SOURCE DATA –
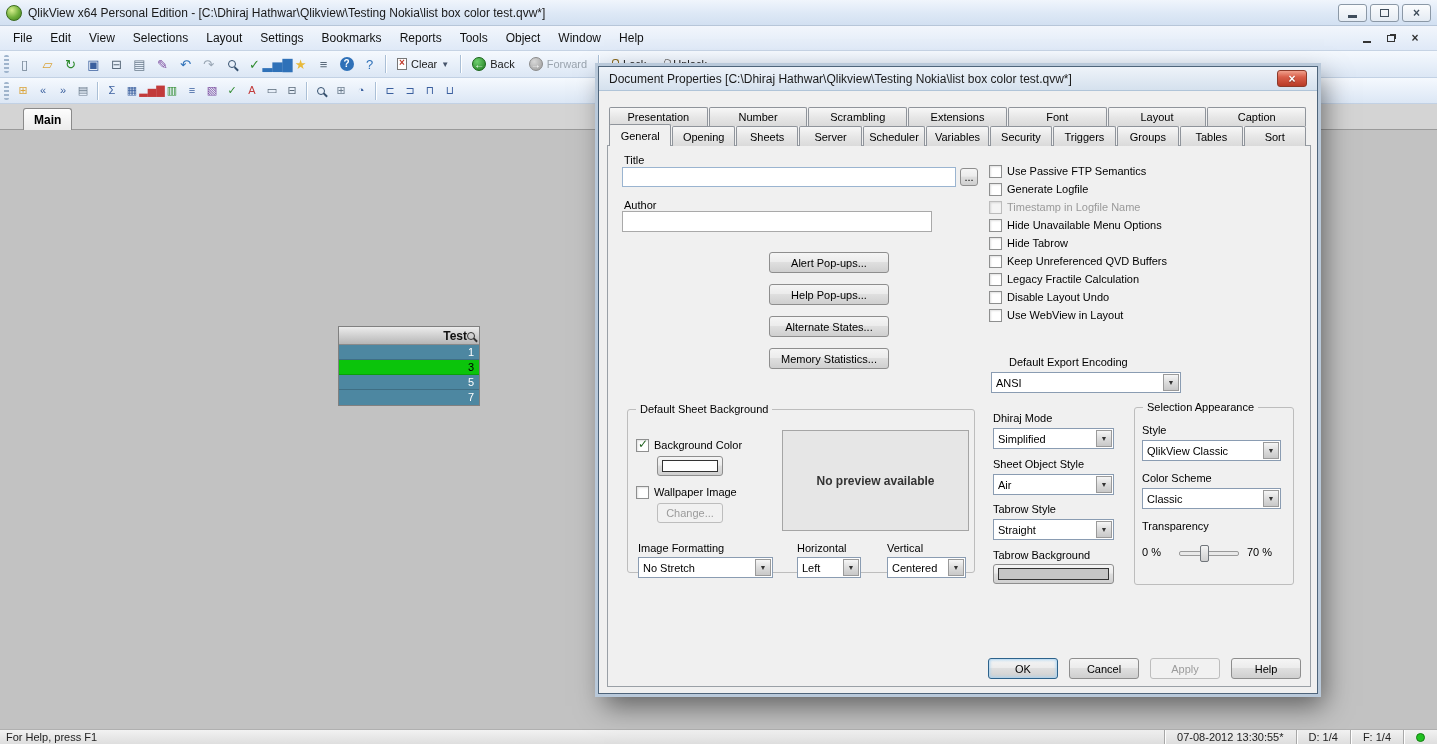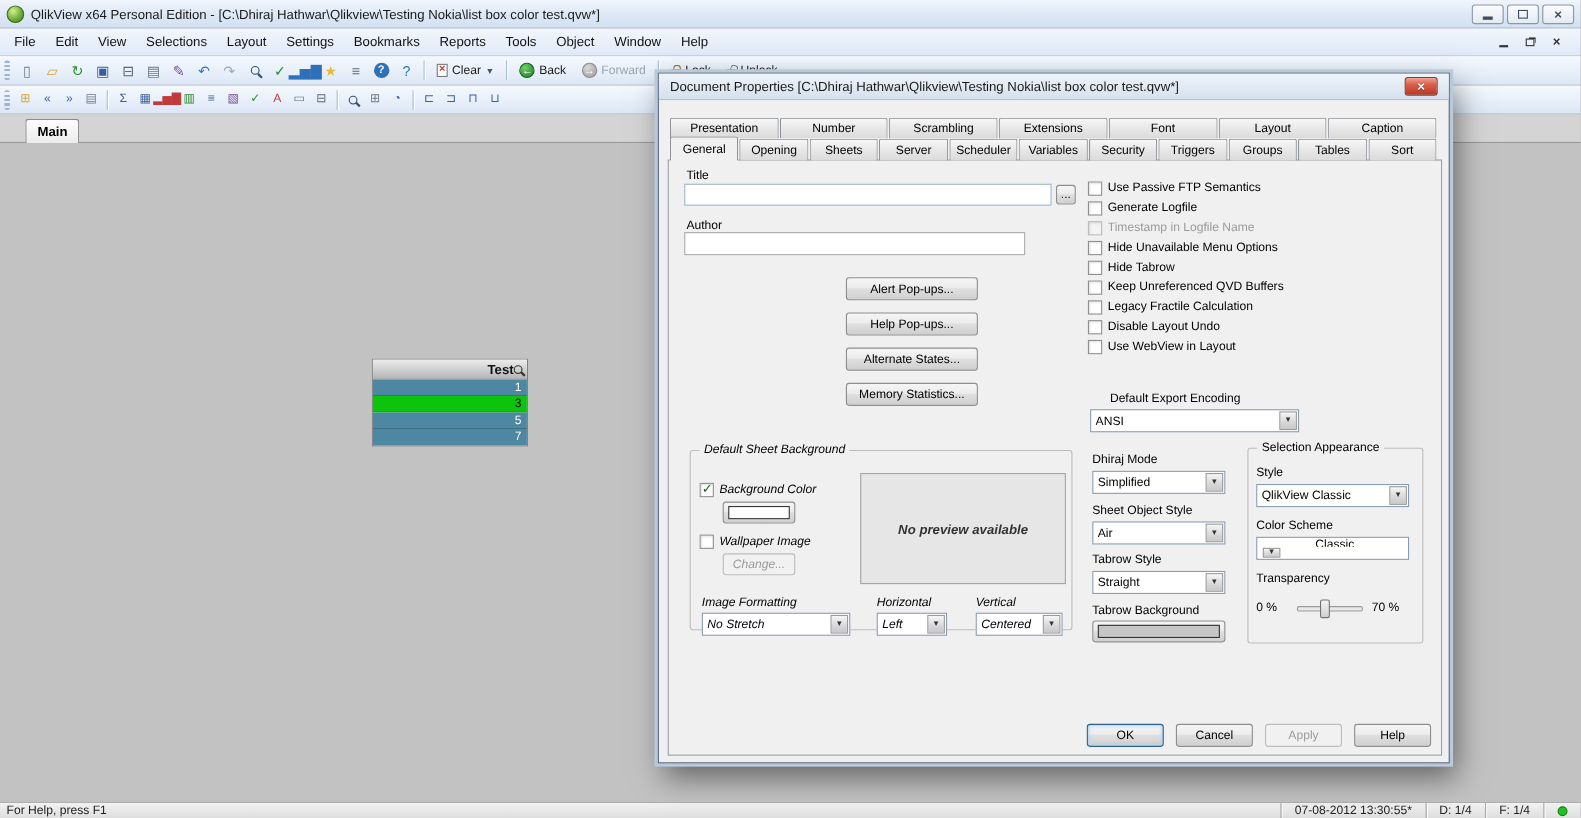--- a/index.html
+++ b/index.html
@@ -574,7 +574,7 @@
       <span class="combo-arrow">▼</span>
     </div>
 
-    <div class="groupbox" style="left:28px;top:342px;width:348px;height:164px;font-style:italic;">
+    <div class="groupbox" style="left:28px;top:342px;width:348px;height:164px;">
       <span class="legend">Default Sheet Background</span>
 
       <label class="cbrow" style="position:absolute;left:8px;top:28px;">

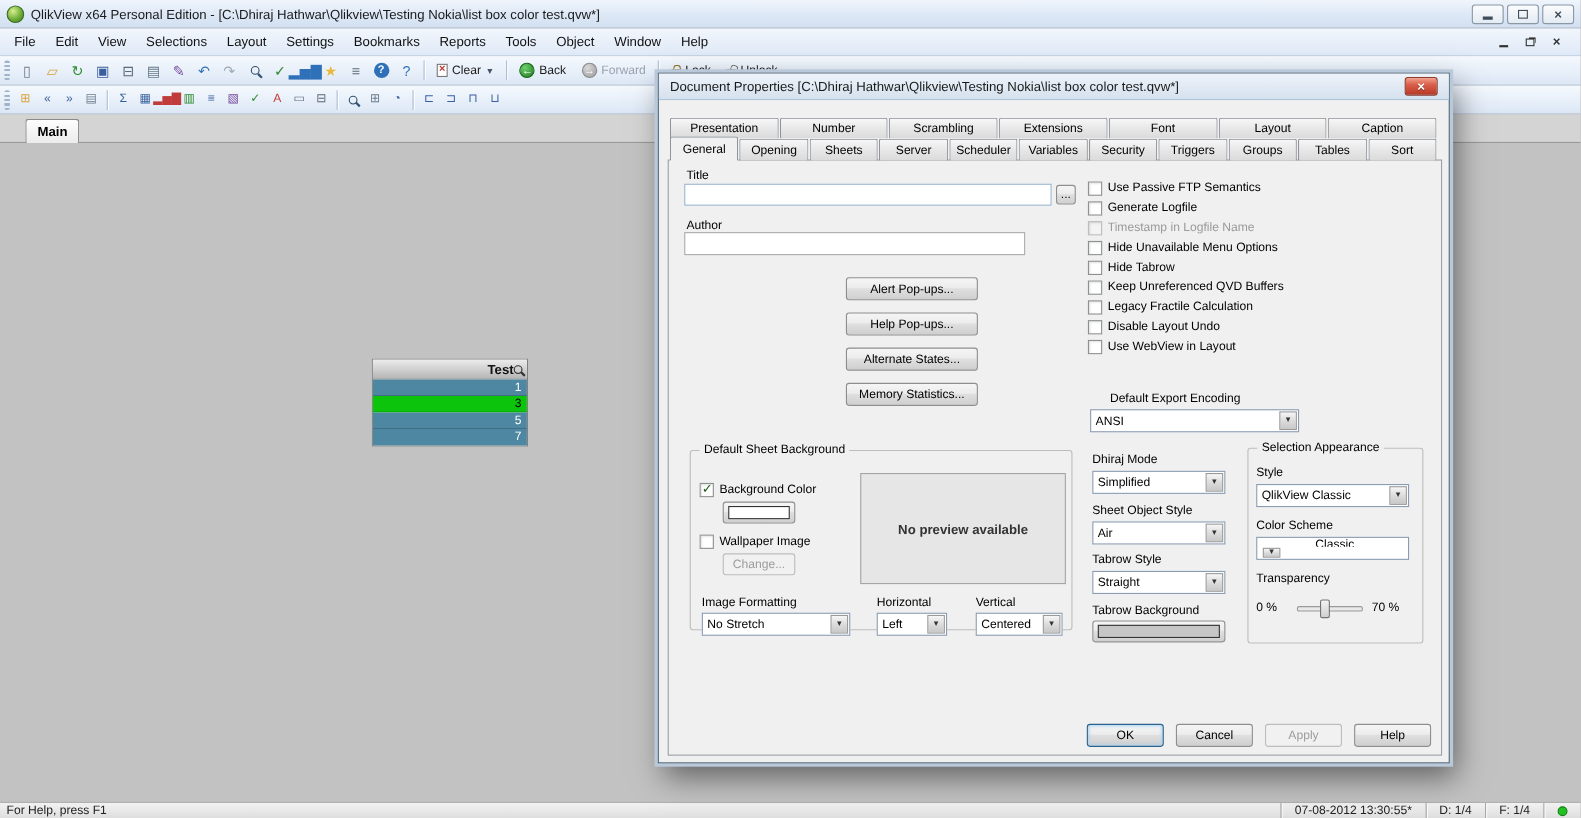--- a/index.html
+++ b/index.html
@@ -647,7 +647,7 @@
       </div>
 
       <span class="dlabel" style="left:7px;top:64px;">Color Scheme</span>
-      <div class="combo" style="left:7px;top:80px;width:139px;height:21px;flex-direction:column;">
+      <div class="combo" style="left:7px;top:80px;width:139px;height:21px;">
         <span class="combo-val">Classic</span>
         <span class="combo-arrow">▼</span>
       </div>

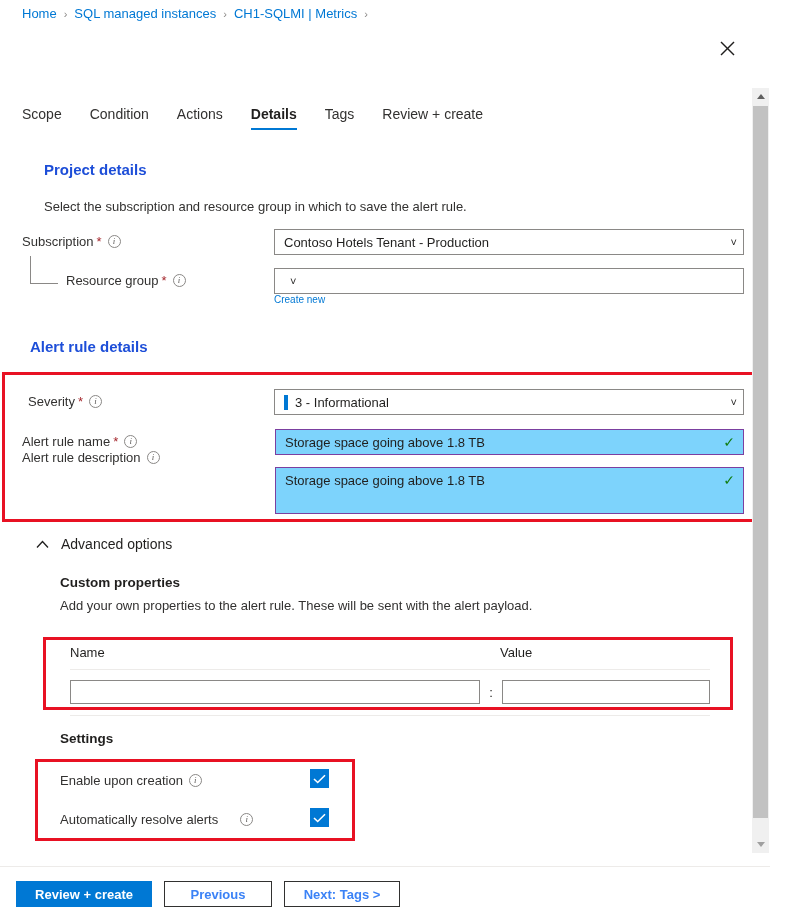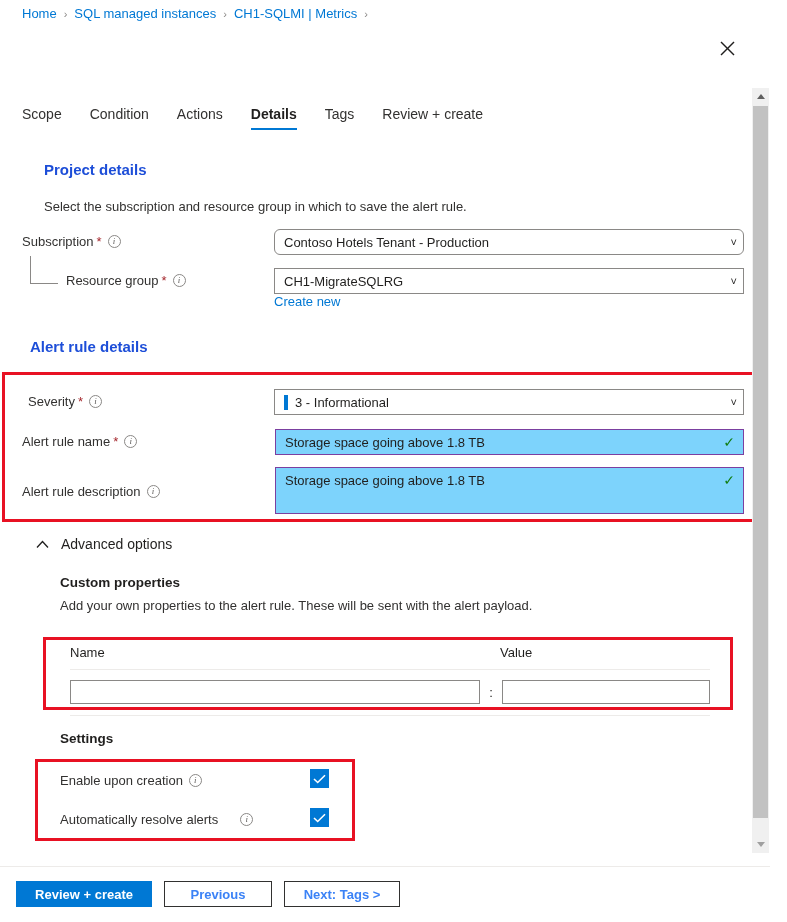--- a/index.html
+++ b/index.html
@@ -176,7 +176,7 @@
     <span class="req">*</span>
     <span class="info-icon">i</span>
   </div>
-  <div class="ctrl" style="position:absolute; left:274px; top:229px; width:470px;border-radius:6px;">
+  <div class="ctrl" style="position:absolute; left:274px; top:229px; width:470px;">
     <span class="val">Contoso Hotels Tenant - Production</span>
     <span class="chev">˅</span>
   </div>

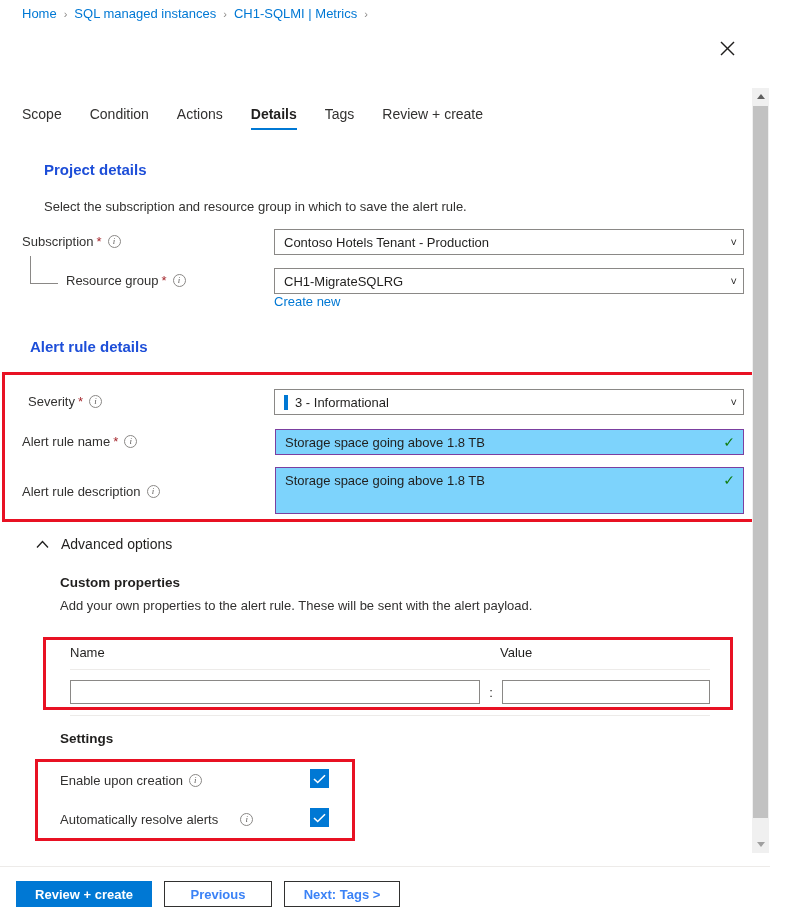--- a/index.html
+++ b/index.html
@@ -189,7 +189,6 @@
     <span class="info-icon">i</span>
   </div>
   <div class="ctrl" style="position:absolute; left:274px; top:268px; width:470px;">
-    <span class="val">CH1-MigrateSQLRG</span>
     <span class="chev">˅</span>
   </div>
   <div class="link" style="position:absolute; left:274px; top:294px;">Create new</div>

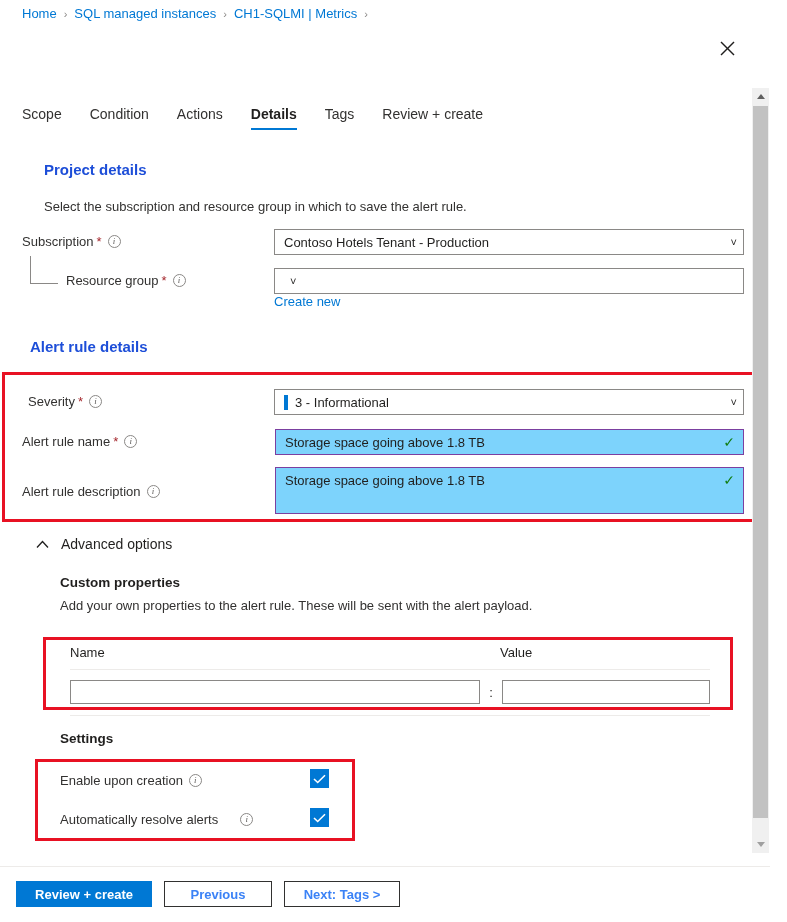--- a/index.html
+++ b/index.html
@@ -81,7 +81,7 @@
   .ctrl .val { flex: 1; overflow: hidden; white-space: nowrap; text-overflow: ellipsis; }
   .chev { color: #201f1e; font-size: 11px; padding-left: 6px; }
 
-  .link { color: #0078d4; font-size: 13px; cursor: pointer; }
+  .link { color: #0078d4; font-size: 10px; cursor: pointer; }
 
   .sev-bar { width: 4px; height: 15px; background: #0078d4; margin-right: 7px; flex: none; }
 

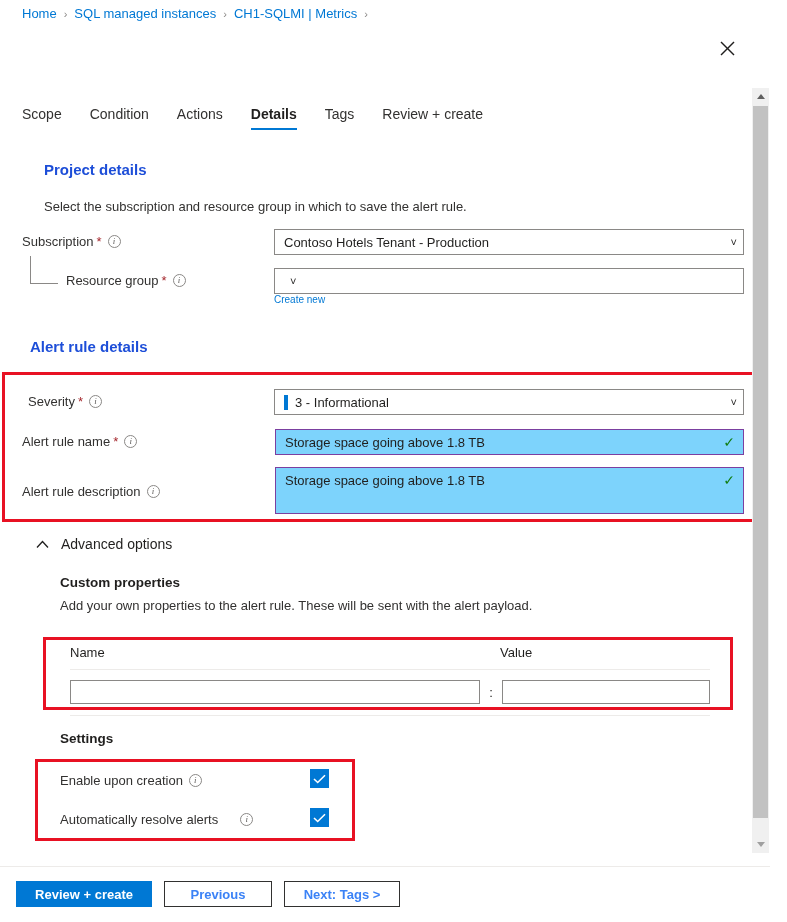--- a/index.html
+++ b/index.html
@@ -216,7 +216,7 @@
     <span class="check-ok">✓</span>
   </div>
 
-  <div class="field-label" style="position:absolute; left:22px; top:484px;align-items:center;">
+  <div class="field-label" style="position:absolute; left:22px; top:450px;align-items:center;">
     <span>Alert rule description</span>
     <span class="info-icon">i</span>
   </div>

INSTRUCTIONS FOR THE TASK –
Everything in the records must be transcribed exactly, except the pictures, which are left out.

ANSWER TO THE PROBLEM –
--- a/index.html
+++ b/index.html
@@ -574,7 +574,7 @@
       <span class="combo-arrow">▼</span>
     </div>
 
-    <div class="groupbox" style="left:28px;top:342px;width:348px;height:164px;font-style:italic;">
+    <div class="groupbox" style="left:28px;top:342px;width:348px;height:164px;">
       <span class="legend">Default Sheet Background</span>
 
       <label class="cbrow" style="position:absolute;left:8px;top:28px;">

--- a/index.html
+++ b/index.html
@@ -647,7 +647,7 @@
       </div>
 
       <span class="dlabel" style="left:7px;top:64px;">Color Scheme</span>
-      <div class="combo" style="left:7px;top:80px;width:139px;height:21px;flex-direction:column;">
+      <div class="combo" style="left:7px;top:80px;width:139px;height:21px;">
         <span class="combo-val">Classic</span>
         <span class="combo-arrow">▼</span>
       </div>

--- a/index.html
+++ b/index.html
@@ -176,7 +176,7 @@
     <span class="req">*</span>
     <span class="info-icon">i</span>
   </div>
-  <div class="ctrl" style="position:absolute; left:274px; top:229px; width:470px;border-radius:6px;">
+  <div class="ctrl" style="position:absolute; left:274px; top:229px; width:470px;">
     <span class="val">Contoso Hotels Tenant - Production</span>
     <span class="chev">˅</span>
   </div>

--- a/index.html
+++ b/index.html
@@ -189,7 +189,6 @@
     <span class="info-icon">i</span>
   </div>
   <div class="ctrl" style="position:absolute; left:274px; top:268px; width:470px;">
-    <span class="val">CH1-MigrateSQLRG</span>
     <span class="chev">˅</span>
   </div>
   <div class="link" style="position:absolute; left:274px; top:294px;">Create new</div>

--- a/index.html
+++ b/index.html
@@ -81,7 +81,7 @@
   .ctrl .val { flex: 1; overflow: hidden; white-space: nowrap; text-overflow: ellipsis; }
   .chev { color: #201f1e; font-size: 11px; padding-left: 6px; }
 
-  .link { color: #0078d4; font-size: 13px; cursor: pointer; }
+  .link { color: #0078d4; font-size: 10px; cursor: pointer; }
 
   .sev-bar { width: 4px; height: 15px; background: #0078d4; margin-right: 7px; flex: none; }
 

--- a/index.html
+++ b/index.html
@@ -216,7 +216,7 @@
     <span class="check-ok">✓</span>
   </div>
 
-  <div class="field-label" style="position:absolute; left:22px; top:484px;align-items:center;">
+  <div class="field-label" style="position:absolute; left:22px; top:450px;align-items:center;">
     <span>Alert rule description</span>
     <span class="info-icon">i</span>
   </div>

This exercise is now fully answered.